→ **Instructions for the task**: Quote the thread on parsing PDF files in Hadoop verbatim, starting at "I have to parse" and stopping after "to extend FileInputFormat.".
--- BEGIN Text excerpt ---
I have to parse PDF files , that are in HDFS in a Map Reduce Program in Hadoop. So i get the PDF file from HDFS as Input splits and it has to be parsed and sent to the Mapper Class. For implementing this InputFormat I had gone through this link . How can the these input splits be parsed and converted into text format ?
-
This answer may be part of what you're looking for: http://stackoverflow.com/a/9298965/698839 – Matt D Feb 24 '12 at 20:52
2 Answers
Processing PDF files in Hadoop can be done by extending FileInputFormat Class. Let the class extending it be WholeFileInputFormat. In the WholeFileInputFormat class you override the getRecordReader() method. Now each pdf will be received as an Individual Input Split. Then these individual splits can be parsed to extract the text. This link gives a clear example of understanding how to extend FileInputFormat.

- 443
- 1
- 4
- 16
It depends on your splits. I think (could be wrong) that you'll need each PDF as a whole in order to parse it. There are Java libraries to do this, and Google knows where they are.
--- END Text excerpt ---
--- BEGIN Information supplied ---
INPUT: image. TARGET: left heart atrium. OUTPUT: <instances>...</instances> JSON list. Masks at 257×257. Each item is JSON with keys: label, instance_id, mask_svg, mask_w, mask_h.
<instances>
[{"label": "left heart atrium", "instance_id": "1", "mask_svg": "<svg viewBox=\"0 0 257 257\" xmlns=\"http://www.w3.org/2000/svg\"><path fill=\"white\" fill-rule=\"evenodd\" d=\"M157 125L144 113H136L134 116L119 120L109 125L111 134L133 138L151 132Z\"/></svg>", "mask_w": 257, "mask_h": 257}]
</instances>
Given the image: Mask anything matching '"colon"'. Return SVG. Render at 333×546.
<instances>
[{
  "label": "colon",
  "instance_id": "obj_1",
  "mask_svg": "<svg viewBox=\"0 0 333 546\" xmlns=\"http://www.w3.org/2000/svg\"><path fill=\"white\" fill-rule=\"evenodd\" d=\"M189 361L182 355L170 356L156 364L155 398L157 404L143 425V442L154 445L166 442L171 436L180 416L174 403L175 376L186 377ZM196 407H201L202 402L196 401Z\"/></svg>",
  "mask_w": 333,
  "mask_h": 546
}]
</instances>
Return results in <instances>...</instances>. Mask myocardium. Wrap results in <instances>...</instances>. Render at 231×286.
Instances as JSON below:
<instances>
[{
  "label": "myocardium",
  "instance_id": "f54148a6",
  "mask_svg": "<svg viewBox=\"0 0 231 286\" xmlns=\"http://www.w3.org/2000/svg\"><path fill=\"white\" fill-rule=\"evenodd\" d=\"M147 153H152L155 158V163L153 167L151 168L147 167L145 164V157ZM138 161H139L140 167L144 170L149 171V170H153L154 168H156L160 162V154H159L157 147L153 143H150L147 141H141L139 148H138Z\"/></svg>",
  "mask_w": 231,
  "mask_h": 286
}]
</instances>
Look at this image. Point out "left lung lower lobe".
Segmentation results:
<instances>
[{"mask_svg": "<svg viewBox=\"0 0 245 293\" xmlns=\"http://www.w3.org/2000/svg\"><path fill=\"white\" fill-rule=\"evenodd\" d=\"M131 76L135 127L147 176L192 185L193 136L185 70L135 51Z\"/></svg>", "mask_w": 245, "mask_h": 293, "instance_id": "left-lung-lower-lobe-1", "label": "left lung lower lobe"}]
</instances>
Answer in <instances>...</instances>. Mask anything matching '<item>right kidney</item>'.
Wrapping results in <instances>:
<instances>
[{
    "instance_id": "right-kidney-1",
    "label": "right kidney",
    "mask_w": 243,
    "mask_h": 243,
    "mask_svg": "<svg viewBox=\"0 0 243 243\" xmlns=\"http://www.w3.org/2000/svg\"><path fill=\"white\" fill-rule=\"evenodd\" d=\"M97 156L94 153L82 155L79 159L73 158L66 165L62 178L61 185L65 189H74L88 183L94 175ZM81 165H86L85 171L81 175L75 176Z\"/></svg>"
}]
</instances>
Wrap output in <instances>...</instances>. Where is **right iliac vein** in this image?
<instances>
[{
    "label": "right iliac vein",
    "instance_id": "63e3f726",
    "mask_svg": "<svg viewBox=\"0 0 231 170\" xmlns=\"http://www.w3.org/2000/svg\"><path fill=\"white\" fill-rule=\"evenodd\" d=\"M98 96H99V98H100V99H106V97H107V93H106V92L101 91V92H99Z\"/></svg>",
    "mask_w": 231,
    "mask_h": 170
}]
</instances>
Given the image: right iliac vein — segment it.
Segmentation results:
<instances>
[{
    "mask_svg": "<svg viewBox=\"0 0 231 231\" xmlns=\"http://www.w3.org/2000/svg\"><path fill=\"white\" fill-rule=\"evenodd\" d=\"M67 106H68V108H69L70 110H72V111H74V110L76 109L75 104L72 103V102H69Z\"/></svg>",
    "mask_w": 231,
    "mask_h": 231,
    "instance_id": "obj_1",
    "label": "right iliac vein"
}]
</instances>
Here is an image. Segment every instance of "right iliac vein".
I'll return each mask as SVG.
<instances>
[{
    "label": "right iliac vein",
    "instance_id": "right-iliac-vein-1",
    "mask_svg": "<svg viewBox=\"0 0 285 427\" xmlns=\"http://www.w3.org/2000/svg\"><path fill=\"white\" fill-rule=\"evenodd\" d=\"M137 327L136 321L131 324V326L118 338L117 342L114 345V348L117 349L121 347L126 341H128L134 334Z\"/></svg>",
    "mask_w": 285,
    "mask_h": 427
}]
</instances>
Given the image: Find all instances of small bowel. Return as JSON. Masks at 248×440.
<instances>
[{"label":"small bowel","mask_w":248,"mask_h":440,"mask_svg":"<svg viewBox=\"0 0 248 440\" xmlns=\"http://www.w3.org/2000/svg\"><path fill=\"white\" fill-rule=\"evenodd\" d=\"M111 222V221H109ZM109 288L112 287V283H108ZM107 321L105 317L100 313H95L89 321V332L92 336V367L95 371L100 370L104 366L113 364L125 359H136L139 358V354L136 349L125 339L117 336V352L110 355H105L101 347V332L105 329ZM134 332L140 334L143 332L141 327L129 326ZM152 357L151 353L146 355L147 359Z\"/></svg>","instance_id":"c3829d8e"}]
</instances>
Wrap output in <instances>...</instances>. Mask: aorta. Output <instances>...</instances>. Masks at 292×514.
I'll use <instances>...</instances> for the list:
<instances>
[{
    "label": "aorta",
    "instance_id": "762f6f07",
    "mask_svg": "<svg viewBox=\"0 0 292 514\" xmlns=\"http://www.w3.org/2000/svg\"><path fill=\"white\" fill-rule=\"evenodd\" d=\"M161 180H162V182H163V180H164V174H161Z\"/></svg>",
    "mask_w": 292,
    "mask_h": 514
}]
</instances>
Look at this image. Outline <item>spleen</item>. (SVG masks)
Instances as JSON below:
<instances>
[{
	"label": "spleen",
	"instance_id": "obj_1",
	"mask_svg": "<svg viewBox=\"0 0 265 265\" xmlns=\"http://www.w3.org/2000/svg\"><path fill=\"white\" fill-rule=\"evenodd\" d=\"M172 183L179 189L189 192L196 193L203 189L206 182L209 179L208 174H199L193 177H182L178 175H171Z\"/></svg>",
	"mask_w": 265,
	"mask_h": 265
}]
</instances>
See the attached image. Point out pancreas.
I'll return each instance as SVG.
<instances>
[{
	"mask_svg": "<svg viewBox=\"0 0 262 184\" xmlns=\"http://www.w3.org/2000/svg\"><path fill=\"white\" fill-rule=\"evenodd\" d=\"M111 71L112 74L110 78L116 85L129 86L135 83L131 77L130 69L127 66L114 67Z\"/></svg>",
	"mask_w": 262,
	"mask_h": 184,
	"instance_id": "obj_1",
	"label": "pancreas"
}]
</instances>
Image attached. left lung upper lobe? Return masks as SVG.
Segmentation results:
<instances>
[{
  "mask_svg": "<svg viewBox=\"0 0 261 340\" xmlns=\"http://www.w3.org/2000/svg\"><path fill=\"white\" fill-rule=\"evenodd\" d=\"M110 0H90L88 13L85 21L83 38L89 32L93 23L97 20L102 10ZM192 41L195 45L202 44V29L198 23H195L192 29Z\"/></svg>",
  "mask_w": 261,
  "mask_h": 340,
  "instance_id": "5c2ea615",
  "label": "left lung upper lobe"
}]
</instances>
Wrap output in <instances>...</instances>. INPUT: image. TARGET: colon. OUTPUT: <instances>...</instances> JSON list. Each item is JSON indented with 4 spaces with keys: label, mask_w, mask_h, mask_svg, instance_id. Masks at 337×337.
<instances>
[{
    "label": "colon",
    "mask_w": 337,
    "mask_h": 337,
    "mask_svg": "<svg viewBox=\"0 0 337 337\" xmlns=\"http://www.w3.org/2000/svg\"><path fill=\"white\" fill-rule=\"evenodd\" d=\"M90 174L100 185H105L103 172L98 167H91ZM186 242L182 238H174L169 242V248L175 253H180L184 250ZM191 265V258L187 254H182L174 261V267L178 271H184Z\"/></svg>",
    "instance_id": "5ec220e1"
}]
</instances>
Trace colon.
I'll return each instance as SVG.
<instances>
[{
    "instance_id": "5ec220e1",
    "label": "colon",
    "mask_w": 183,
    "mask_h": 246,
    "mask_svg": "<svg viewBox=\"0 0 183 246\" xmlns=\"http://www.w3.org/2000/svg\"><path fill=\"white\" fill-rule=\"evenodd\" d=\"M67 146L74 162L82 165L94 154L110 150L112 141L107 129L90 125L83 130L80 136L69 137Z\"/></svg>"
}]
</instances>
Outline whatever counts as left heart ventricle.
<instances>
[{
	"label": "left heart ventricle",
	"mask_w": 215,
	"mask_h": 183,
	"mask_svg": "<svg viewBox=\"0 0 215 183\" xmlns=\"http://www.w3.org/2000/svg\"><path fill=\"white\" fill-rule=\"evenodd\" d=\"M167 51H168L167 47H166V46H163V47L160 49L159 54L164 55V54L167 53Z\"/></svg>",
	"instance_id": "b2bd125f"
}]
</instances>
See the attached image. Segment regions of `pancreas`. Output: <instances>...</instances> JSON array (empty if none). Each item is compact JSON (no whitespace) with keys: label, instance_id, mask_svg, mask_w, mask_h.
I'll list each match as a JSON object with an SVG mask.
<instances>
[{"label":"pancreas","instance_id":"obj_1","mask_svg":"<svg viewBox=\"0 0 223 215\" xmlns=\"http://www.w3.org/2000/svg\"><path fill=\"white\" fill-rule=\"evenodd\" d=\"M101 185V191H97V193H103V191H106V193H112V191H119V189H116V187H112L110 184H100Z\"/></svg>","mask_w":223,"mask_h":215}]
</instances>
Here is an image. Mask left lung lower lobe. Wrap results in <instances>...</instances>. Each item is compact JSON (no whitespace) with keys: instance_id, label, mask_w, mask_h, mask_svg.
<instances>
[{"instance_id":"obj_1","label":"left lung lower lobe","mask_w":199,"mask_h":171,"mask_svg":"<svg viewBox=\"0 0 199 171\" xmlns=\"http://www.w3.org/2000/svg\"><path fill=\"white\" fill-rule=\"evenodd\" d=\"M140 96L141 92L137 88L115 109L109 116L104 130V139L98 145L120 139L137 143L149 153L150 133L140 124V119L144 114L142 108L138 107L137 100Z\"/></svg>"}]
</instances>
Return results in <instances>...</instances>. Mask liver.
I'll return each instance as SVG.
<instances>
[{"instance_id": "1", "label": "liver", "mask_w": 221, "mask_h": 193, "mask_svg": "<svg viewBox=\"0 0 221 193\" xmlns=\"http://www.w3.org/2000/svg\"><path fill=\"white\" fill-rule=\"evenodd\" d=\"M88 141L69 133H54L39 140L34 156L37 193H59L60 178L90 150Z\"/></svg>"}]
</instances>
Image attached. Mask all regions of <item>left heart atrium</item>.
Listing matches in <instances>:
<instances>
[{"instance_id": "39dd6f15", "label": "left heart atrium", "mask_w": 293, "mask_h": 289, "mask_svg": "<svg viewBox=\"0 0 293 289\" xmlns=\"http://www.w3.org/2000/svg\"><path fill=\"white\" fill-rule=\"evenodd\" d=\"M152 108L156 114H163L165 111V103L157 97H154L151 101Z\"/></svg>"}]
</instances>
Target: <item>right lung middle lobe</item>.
--- END Information supplied ---
→ **Correct response**:
I have to parse PDF files , that are in HDFS in a Map Reduce Program in Hadoop. So i get the PDF file from HDFS as Input splits and it has to be parsed and sent to the Mapper Class. For implementing this InputFormat I had gone through this link . How can the these input splits be parsed and converted into text format ?
-
This answer may be part of what you're looking for: http://stackoverflow.com/a/9298965/698839 – Matt D Feb 24 '12 at 20:52
2 Answers
Processing PDF files in Hadoop can be done by extending FileInputFormat Class. Let the class extending it be WholeFileInputFormat. In the WholeFileInputFormat class you override the getRecordReader() method. Now each pdf will be received as an Individual Input Split. Then these individual splits can be parsed to extract the text. This link gives a clear example of understanding how to extend FileInputFormat.